I have two forms with option remote: true; one sends an Ajax request to create action and the other one sends an Ajax request to destroy action.
All work fines when JavaScript is enabled, but if I disable JavaScript, then I click, I get this error:
ActionController::InvalidAuthenticityToken PersonsController#create
Why this error is shown, and how can I fix it ?
note: I'm using Rails 4
Update
When I use a normal form without option remote: true, rails automatically inserts a hidden field for an authentication token, but when I use remote: true in my form there is no such field in the HTML code. It seems like when there is remote option, then Rails handles the authentication token differently, so how I can get this to work in both cases?
Bizarrely, this behaviour was changed in rails 4. http://www.alfajango.com/blog/rails-4-whats-new/
Rails forms now will not render the CSRF field in the form unless you explicitly define it as an option to your form:
<%= form_for @some_model, :remote => true, :authenticity_token => true do |f| %>
<% end %>
Adding this option allows you to gracefully degrade to a HTML fallback if Javascript is switched off.

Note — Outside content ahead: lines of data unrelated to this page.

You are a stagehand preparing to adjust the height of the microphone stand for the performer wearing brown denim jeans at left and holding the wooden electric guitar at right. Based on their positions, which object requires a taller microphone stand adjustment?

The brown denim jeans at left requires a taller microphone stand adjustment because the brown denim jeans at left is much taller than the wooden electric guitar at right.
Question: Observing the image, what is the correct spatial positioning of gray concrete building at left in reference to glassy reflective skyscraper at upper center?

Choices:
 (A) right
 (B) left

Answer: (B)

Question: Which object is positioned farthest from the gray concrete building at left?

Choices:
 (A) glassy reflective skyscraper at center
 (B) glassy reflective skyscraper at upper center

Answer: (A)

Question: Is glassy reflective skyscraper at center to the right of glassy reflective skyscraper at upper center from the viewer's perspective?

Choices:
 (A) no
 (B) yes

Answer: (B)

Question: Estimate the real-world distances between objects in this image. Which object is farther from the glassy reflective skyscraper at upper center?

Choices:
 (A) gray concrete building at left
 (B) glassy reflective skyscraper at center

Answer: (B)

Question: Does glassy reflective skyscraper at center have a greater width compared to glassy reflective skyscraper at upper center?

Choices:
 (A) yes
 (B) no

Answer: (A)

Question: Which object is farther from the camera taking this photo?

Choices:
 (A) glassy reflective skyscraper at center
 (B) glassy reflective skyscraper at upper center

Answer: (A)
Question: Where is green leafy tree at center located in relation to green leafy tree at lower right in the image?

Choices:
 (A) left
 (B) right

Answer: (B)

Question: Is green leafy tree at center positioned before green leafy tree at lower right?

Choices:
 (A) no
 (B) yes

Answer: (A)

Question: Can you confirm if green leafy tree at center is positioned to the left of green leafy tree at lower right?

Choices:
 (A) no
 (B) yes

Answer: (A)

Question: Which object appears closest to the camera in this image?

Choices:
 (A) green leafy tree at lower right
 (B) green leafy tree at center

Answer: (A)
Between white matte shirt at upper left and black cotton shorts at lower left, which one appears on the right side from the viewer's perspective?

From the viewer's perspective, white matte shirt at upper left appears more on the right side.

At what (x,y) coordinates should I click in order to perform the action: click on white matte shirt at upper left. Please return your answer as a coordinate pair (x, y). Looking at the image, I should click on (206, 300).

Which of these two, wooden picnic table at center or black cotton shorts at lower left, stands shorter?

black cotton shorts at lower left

Me too faced the same problem. I have used form_tag to create custom remote form, but i got the the following error,
ActionController::InvalidAuthenticityToken
I found that this is because in rail 4 wont add authenticity toke by default, so i added the following line in application.rb file,
config.action_view.embed_authenticity_token_in_remote_forms = true
which automatically verify the toke when submitting the remote forms. This solves the problem for me. Hope this will help some one.
In my case i just had to add this line in my page:
<%= csrf_meta_tags %>
If there is no csrf field(a hidden field) inside the form, the submission can't be authenticated by Rails server.
If you make the form by form_tag, this situation will happen. The better approach is to use form_for for a resource(new object or an existing object in db) and csrf field will be built by Rails automatically.